Des centaines de kilomètres de câbles « à papier imprégné » sont enfouis sous les rues de nombreuses villes en France. Si la plupart fonctionnent parfaitement, Enedis, le gestionnaire du réseau de distribution d’électricité, s’affaire à les retirer au plus vite. En cause : la grande vulnérabilité de ces câbles vieux d’un demi-siècle face au changement climatique.
Entre un câble électrique récent et un câble à papier imprégné (CPI), la différence est saisissante. Si le premier isole le conducteur d’une simple gaine en polyéthylène, le second est composé d’un millefeuille de couches de papier gorgé d’huile minérale, de fibres textiles et de feuillards métalliques. Le câble à papier imprégné était le standard déployé il y a une cinquantaine d’années en souterrain dans plusieurs villes, sur le réseau basse et moyenne tension.
Problème : en vieillissant, ce câble devient particulièrement sensible à la chaleur. Une vulnérabilité qui s’accroit avec le changement climatique, selon Enedis, le gestionnaire du réseau de distribution. Les canicules récurrentes font surchauffer le macadam des villes et donc les câbles qui sont enfouis à quelques dizaines de centimètres sous la surface. La chaleur ambiante augmente la résistance des conducteurs, qui se mettent à chauffer à leur tour, pouvant entraîner une détérioration de la gaine isolante puis un court-circuit. C’est le scénario classique de la coupure soudaine en pleine vague de chaleur, souvent brève et très localisée.
Mais, si « en ville, il y a toujours un câble pour secourir l’autre », explique Hervé Champennois, le directeur technique d’Enedis, la répétition et l’intensification des épisodes de fortes chaleurs font peser un risque important sur la sécurité d’approvisionnement des clients urbains.
« Le plus gros aléa des réseaux électriques en ville, c’est la chaleur », affirme le cadre. À Marseille, ville « la plus touchée par la chaleur », 4 100 des 5 000 km de câbles du réseau électrique sont souterrains. Depuis une quinzaine d’années, l’entreprise de service public s’attèle à remplacer les tronçons équipés de câbles à papier imprégné. Ils sont renouvelés à un rythme de 40 km chaque année, par des câbles à isolant synthétique, jugés plus résistants à la chaleur. Dans la cité phocéenne, « il reste 160 km à remplacer, et en 2030 l’intégralité du réseau sera renouvelée », détaille l’ingénieur.
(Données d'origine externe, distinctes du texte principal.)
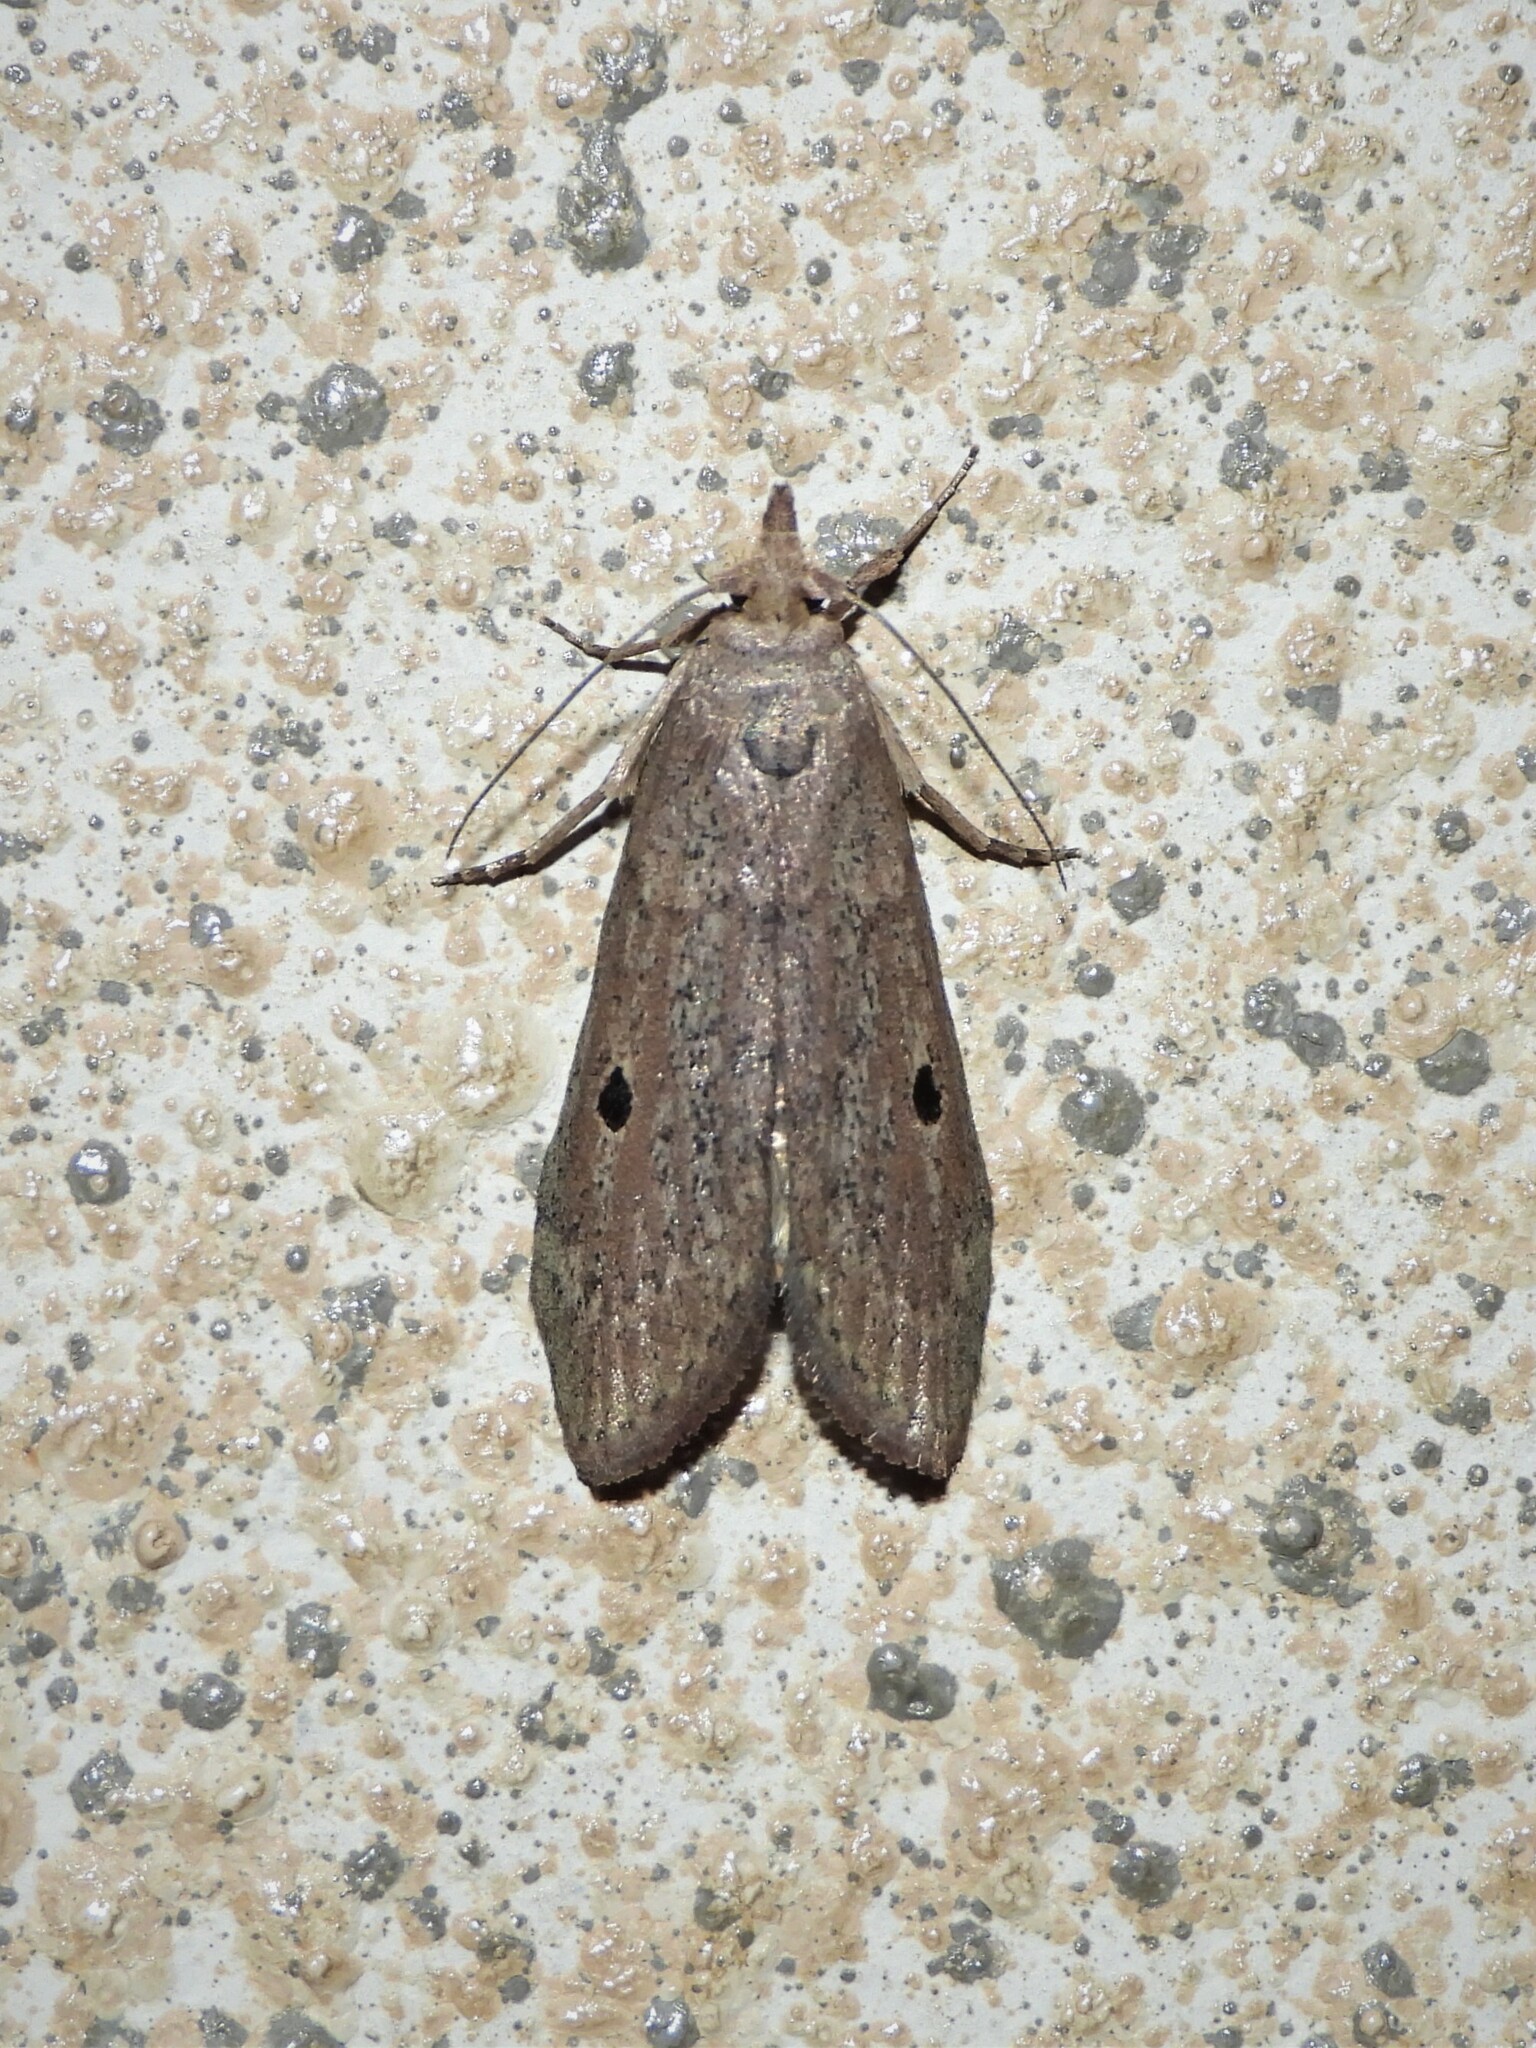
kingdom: Animalia
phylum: Arthropoda
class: Insecta
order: Lepidoptera
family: Pyralidae
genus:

Pour des raisons économiques, les vieux câbles à papier imprégné ne sont pas retirés du sol, malgré leurs quatre conducteurs en cuivre qui pourraient être recyclés. « On ne peut pas tirer l’ancien câble et en mettre un nouveau dans la gaine, ce n’est pas comme à la maison », nous confie un agent encadrant un chantier en plein centre de Marseille. D’autant que les nouveaux câbles synthétiques troquent le cuivre pour l’aluminium, un métal nettement moins cher, mais aussi moins conducteur. Leur section est donc supérieure, 240 mm², de par ce changement de matière, mais également en prévision d’une augmentation des besoins en électricité.
Entre autres chantiers, le déclassement des vieux câbles devrait améliorer la fiabilité du réseau électrique. « En remplaçant les câbles en papier imprégné, on divise par 30 le nombre d’incidents », affirme Hervé Champennois. Une amélioration bienvenue sur le réseau marseillais, actuellement parmi les moins bons élèves en zone densément urbanisée. Le temps de coupure moyen par client et par an y atteint 75 minutes. Si cela correspond à une disponibilité de 99,99 % tout de même, ce score, appelé « critère B », est bien meilleur dans d’autres métropoles. Il est d’environ 45 minutes à Lyon, 35 minutes à Paris et 60 minutes à l’échelle nationale.
Alors que les pompes à chaleur gagnent du terrain, aussi bien pour chauffer l’hiver que pour climatiser l’été, que les bornes de recharge pour voitures électriques fleurissent sur les parkings, et que les usages numériques sont vitaux, le réseau électrique se doit d’être toujours plus fiable. Son renouvellement et renforcement dans le cadre de la transition énergétique est parfois considéré comme une « seconde électrification de la France ».